◆ **EXERCISE INSTRUCTIONS**
Copy the rows below word for word, starting at the line that contains "genus: Prunella" and continuing through the end of the rows.

◆ **DATA LINES**
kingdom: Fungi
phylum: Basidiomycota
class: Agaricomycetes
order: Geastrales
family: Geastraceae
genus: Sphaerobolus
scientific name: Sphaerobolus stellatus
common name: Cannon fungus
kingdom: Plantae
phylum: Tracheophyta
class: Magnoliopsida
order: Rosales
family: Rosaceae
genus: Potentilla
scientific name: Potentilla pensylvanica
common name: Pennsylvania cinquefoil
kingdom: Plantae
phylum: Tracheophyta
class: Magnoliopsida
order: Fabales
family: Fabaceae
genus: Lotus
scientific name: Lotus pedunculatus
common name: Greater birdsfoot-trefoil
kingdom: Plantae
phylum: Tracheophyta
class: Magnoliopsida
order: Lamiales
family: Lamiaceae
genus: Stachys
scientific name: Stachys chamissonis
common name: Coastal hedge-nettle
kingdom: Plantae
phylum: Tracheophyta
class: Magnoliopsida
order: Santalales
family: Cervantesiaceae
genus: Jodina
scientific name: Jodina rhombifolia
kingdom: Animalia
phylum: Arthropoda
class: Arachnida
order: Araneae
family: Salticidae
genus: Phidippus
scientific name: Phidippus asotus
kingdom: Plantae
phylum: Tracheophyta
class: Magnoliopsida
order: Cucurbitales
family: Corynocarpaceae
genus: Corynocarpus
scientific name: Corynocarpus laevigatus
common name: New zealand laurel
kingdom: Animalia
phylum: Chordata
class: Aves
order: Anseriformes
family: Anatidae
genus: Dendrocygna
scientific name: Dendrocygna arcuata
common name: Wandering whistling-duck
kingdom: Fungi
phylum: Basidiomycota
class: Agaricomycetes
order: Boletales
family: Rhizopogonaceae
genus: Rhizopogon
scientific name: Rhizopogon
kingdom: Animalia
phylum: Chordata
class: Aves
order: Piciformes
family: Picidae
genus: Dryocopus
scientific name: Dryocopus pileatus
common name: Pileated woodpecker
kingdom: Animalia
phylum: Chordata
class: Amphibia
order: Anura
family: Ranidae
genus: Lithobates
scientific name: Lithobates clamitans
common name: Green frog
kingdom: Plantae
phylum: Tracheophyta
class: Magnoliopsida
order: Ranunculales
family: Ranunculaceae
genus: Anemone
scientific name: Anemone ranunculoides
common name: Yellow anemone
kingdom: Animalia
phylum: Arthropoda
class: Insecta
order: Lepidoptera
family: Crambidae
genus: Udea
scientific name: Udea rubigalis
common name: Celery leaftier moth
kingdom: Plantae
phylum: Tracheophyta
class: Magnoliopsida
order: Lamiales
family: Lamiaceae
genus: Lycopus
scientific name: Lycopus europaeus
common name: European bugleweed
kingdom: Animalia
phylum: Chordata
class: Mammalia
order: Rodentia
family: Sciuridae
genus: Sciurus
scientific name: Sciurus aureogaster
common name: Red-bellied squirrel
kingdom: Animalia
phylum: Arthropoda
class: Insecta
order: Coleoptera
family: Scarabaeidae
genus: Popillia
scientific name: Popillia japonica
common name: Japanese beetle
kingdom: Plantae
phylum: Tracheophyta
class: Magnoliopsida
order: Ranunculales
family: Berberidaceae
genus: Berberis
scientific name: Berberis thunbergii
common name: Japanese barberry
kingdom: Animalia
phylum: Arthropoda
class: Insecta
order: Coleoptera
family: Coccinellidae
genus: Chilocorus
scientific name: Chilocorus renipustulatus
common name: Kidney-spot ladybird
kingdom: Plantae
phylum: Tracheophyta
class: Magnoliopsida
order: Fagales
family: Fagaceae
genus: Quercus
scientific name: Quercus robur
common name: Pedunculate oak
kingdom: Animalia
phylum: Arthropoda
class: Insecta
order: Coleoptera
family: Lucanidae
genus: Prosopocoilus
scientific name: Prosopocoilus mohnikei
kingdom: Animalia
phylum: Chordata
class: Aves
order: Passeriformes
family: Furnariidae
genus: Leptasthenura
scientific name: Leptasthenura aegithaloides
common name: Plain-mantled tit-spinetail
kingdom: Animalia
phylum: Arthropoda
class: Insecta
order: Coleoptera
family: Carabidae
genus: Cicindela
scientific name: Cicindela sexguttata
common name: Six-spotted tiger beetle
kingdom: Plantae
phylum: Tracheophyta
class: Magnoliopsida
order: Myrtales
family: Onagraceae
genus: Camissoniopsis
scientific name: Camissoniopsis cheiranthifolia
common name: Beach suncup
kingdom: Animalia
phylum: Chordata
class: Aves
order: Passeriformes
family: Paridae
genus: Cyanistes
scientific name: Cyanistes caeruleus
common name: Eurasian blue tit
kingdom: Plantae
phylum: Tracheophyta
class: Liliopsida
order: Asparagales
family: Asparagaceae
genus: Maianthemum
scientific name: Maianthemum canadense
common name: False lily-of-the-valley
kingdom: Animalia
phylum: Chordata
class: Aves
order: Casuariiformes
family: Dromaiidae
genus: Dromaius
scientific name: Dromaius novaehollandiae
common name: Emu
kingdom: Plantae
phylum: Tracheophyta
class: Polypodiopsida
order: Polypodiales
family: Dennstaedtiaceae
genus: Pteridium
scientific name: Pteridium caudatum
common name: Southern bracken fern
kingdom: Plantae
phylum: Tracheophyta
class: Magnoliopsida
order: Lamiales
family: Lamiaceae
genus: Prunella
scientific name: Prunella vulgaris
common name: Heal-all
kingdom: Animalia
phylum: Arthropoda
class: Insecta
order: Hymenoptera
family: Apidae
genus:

◆ **THE RESPONSE**
genus: Prunella
scientific name: Prunella vulgaris
common name: Heal-all
kingdom: Animalia
phylum: Arthropoda
class: Insecta
order: Hymenoptera
family: Apidae
genus:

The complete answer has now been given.